Humana predicted that it would to lose $176 million in 2016 while operating through the health insurance exchange while Aetna mentioned that it had lost $140 million in 2015.

By Vera Gruessner

Health payers around the country may not be faring as well as hoped within the federal health insurance exchange. The Affordable Care Act may have had a negative impact on health insurance companies, as some are experiencing financial loss when operating through the health insurance exchange platform.

Affordable Care Act

Merrill Matthews, a Resident Scholar at the Institute for Policy Innovation, has criticized the Affordable Care Act and its impact on health insurance companies around the nation. Insurers are losing money through the exchanges.

“Everything they’ve done is set up to fail,” Matthews told “They’ve got a pool in which people can enter the pool regardless of how sick they are and they can’t charge someone more for entering the pool as a sick person. That’s the definition of a pool that’s going to self-destruct.”

“The only thing that will save that is the subsidies,” he continued. “As long as the subsidies are there, you will have certain people going in. Roughly, I think about 7 million people are getting subsidies under the Affordable Care Act. That certainly makes for a huge pool.”

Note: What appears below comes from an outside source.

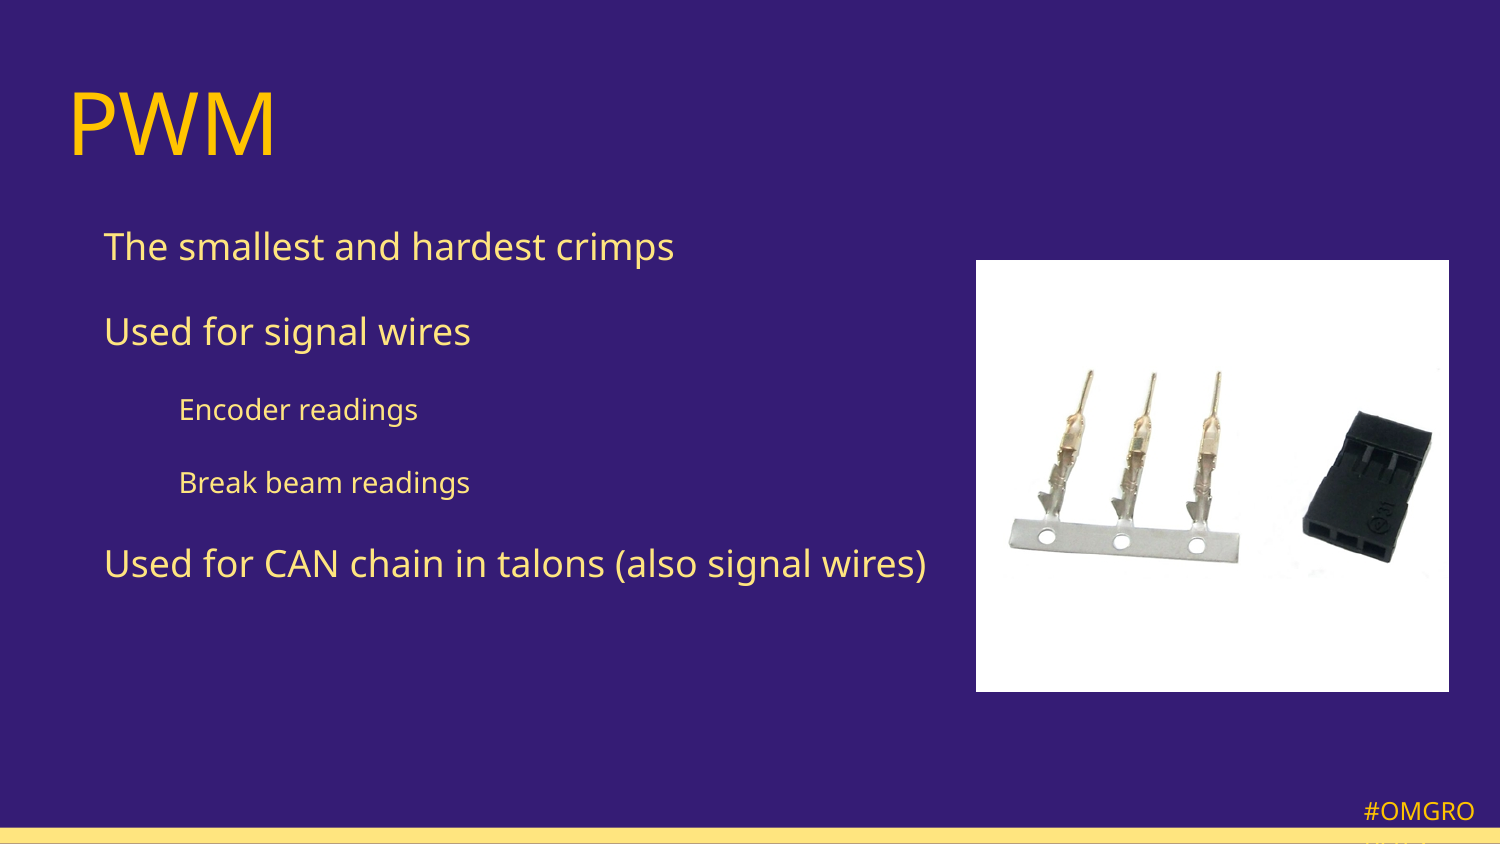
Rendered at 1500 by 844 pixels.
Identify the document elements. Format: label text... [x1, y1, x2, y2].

“But the structure of it is designed to fail. The subsidies keep people in. If Republicans are able to create some more affordable options outside of the exchanges that would still still be deemed qualified coverage and could accelerate the exchange demise.”

“It would allow health insurers to offer some bare-bones policies and other options that might be attractive to people, and somebody within the exchange could find it more affordable to choose a policy outside of it,” Matthews concluded.

Humana predicted that it would to lose $176 million in 2016 while operating through the health insurance exchange while Aetna mentioned that it had lost $140 million in 2015. According to a report from The Heritage Foundation, the number of insurers participating in the Affordable Care Act’s health insurance exchange has decreased in 2016.

The report outlines that, in 2015, there were 307 insurers offering Health Plans through the exchanges while, in 2016, there were only 287 payers operating through the ACA marketplace. Another analysis from the report shows that 22 states and the District of Columbia have smaller numbers of insurers offering coverage through the health insurance exchange in 2016 With a  mere 10 states exhibiting more payers operating through the marketplace.

“Insurer competition can also be measured at the national level by counting the number of unique carriers offering exchange coverage in one or more states,” the report from The Heritage Foundation stated.

“By that metric, insurer exchange participation not only declined in 2016, but also is now less than in 2014. At the national level, the number of carriers offering exchange coverage in one or more states was 154 in 2014, increasing to 155 in 2015, but declining to 137 in 2016.”

Essentially, it looks like health insurance competition through the exchanges has declined significantly in 2016. Starting at the beginning of this year, there were 25 insurers who entered the market while 45 payers dropped out of the exchanges.

Additionally, it is important to note that 11 of the payers that left the marketplace were co-op insurers, which were created due to the provisions of the Affordable Care Act. The program was, unfortunately, found inadequate and 12 out of 23 insurance co-ops were abandoned by January 1.

In particular, the Health Republic Insurance of New York was losing capital quickly and policymakers shut the program down on November 30. As many as 215,000 consumers lost their healthcare coverage due to this move.

The reduced competition in the health insurance market has left Alaska and Wyoming with only one insurer offering coverage through the exchanges in 2016. The report from The Heritage Foundation predicts that participation in the health insurance exchange will further decline in 2017.

The Affordable Care Act and the federal health insurance exchange may need to undergo some revisions in order to support robust competition and offer a variety of options to consumers around the nation.